Sure, some books are too dense. But honestly, I've only met such in mathematics and theoretical physics.

Many interesting arguments can not be distilled into simple factual statements. Interesting arguments are often complex and nuanced. We write about them to share our thoughts on them with others. Language is a very lossy medium for transmitting thoughts, so we need to include lots of seemingly redundant information. The more details we include, the more of our original thoughts we can confer. Some of the things we spell out might be implied by previous statements; but the more we spell them out, the more we can assure that the reader is making the same associations. Redundant details are a sort of code to protect the integrity of the message.

Would you have been able to distill the information down like that without reading the more thorough/verbose versions first? If you come back to the reduced sentence in 6 months will you find yourself wondering where the pre-existing information comes from?

I have actually opened to book on a random page I don't remember reading, then looked for a relevant sentence.

## TASKS FOR THIS EXERCISE:
[1] List every sentence in the passage about dense books that contains the word "more."
[2] Retype the passage about dense books word for word, taking everything from "Many interesting arguments" down to "of the message.".
[3] Extend the passage about dense books with a few sentences, starting right after its last sentence.

## DATA EXCERPT:
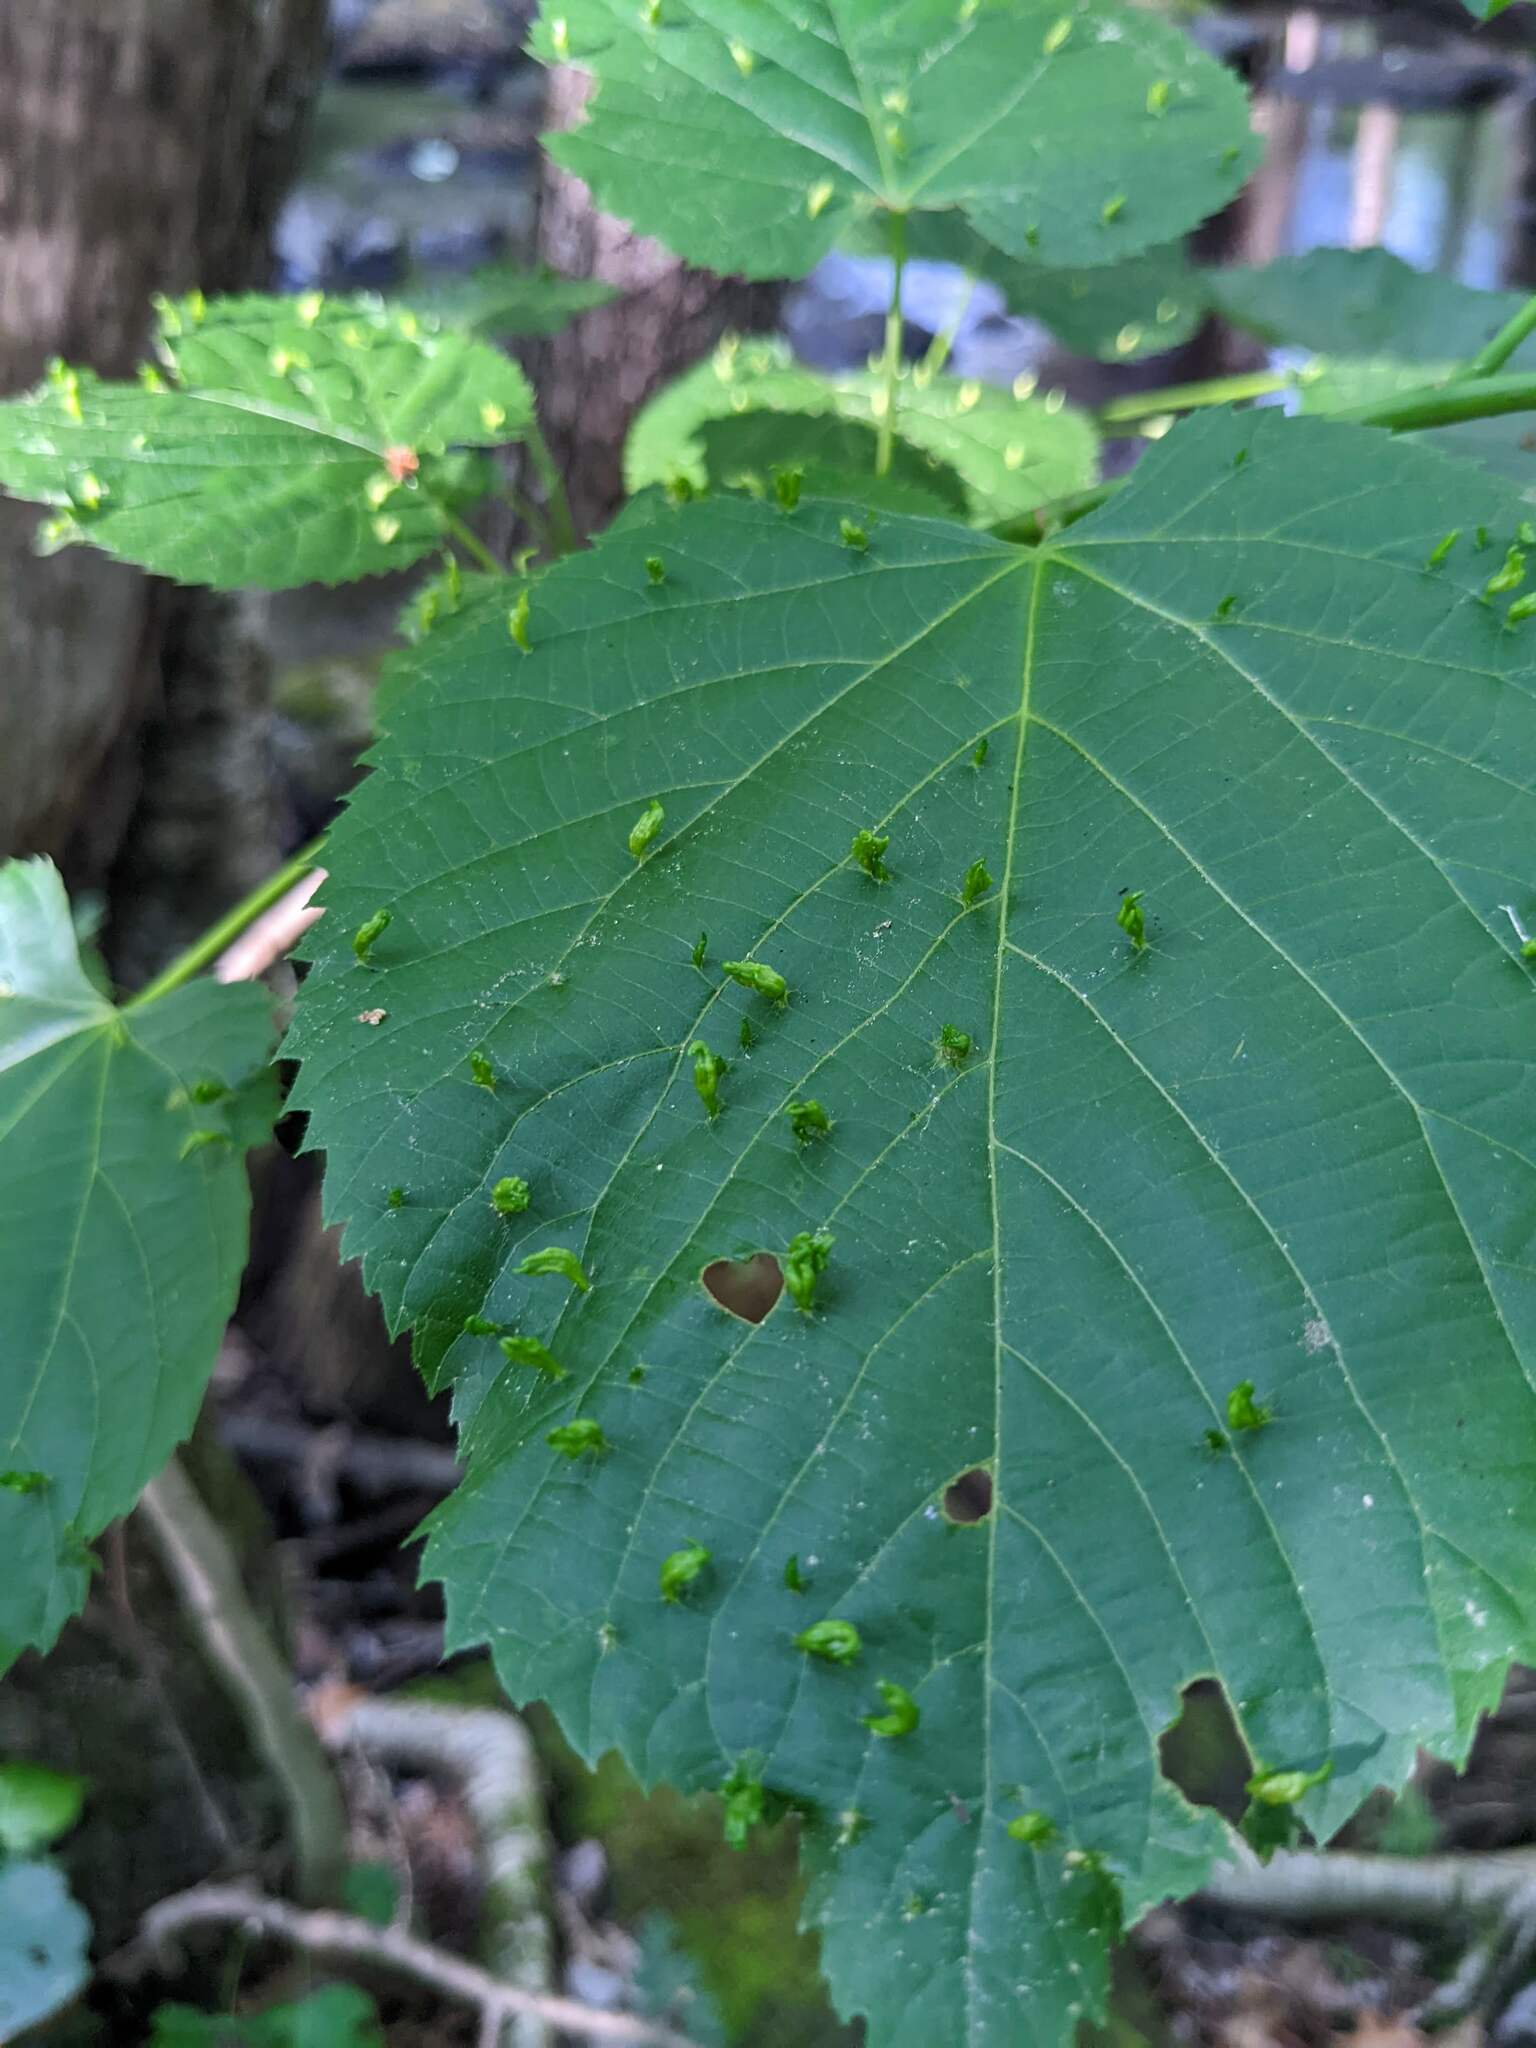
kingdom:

## RESPONSES TO THE EXERCISE:
[1]
- The more details we include, the more of our original thoughts we can confer.
- Some of the things we spell out might be implied by previous statements; but the more we spell them out, the more we can assure that the reader is making the same associations.
- Would you have been able to distill the information down like that without reading the more thorough/verbose versions first?

[2]
Many interesting arguments can not be distilled into simple factual statements. Interesting arguments are often complex and nuanced. We write about them to share our thoughts on them with others. Language is a very lossy medium for transmitting thoughts, so we need to include lots of seemingly redundant information. The more details we include, the more of our original thoughts we can confer. Some of the things we spell out might be implied by previous statements; but the more we spell them out, the more we can assure that the reader is making the same associations. Redundant details are a sort of code to protect the integrity of the message.

[3]
You're right about excluding information (as in my third example), but my second example has practically all of it and is still much shorter

For non-fiction, I give everything a 15 minute skim to get the Very Big Points. Only then do I decide on if the details are worth chasing. (Usually it's if I need more convincing, or explaining) In many cases (example: Gladwell) 15 minutes is enough, and you can get through 15-20 High Concept books in the time that this author suggests that you read one.

This is a big change for me - I used to give every author the benefit of the doubt, and drove to finish everything I picked up. Then I ran out of time.

The first example is a lot more clear; providing specific examples to illustrate a general point is quite often useful.

As an aside, I really hope that future iterations of Google's SEO algorithm catch this. Right now it is too heavily weighted towards word count and keyword usage. People who write for SEO are rewarded for redundancy. There should really be a succinctness score. dibs.

I agree. Not trying to be racist, but I find that British authors are quite often unnecessarily verbose, so I'm somewhat gun shy when picking up their books.

One notable exception to this observation is Douglas Self, who writes thick, incredibly useful, highly detailed, and remarkably entertaining books on audio circuitry design. They read almost like good novels.

>One notable exception to this observation is Douglas Self, who writes thick, incredibly useful, highly detailed, and remarkably entertaining books on audio circuitry design. They read almost like good novels.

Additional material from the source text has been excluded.